RECORDS SUPPLIED section start

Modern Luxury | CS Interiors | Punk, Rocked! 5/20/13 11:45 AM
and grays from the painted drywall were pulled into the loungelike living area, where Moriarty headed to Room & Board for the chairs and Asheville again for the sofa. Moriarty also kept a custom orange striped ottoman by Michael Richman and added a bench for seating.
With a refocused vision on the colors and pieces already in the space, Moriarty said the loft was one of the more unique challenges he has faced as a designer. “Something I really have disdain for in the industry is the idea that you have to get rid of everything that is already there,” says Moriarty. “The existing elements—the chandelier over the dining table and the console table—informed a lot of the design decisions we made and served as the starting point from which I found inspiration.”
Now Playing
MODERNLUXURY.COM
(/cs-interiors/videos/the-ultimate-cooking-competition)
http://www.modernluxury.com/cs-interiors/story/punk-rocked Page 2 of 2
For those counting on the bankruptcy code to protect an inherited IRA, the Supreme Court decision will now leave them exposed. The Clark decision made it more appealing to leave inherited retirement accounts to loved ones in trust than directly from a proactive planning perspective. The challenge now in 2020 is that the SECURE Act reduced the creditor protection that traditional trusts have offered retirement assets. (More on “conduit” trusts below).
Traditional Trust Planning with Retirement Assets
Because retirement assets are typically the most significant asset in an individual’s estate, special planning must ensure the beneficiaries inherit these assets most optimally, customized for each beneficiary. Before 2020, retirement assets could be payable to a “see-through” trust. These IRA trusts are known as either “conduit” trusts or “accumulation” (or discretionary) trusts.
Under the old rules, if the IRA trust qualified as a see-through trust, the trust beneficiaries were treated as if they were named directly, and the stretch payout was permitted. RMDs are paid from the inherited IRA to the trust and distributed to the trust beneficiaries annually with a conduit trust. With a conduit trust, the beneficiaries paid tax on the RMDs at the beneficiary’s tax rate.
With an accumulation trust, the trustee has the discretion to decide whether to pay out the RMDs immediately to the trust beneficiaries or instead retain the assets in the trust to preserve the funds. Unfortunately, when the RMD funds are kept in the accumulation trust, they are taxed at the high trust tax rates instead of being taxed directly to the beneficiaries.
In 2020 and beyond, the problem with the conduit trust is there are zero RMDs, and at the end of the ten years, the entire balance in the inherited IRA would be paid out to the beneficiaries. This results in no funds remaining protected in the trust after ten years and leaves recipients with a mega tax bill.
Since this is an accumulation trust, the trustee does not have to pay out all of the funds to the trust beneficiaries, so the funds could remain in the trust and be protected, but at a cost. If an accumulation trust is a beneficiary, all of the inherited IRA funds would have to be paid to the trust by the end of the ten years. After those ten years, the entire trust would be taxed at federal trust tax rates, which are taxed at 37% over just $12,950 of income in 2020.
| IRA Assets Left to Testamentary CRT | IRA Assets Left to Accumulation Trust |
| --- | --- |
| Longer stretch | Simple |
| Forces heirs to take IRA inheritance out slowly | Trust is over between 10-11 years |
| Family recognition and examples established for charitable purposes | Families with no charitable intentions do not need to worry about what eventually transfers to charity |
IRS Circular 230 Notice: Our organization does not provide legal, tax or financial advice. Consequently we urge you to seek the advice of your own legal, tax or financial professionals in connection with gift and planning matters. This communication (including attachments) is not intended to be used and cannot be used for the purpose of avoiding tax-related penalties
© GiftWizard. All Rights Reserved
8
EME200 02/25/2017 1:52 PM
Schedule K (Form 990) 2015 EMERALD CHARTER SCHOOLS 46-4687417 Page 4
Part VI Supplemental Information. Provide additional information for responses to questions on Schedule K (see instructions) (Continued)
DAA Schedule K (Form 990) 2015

RECORDS SUPPLIED section end

**HOW TO COMPLETE THIS TASK**
Look at the material above and copy, word for word, its lines from the first through the one containing "Page 2 of 2".

**FINAL ANSWER**
Modern Luxury | CS Interiors | Punk, Rocked! 5/20/13 11:45 AM
and grays from the painted drywall were pulled into the loungelike living area, where Moriarty headed to Room & Board for the chairs and Asheville again for the sofa. Moriarty also kept a custom orange striped ottoman by Michael Richman and added a bench for seating.
With a refocused vision on the colors and pieces already in the space, Moriarty said the loft was one of the more unique challenges he has faced as a designer. “Something I really have disdain for in the industry is the idea that you have to get rid of everything that is already there,” says Moriarty. “The existing elements—the chandelier over the dining table and the console table—informed a lot of the design decisions we made and served as the starting point from which I found inspiration.”
Now Playing
MODERNLUXURY.COM
(/cs-interiors/videos/the-ultimate-cooking-competition)
http://www.modernluxury.com/cs-interiors/story/punk-rocked Page 2 of 2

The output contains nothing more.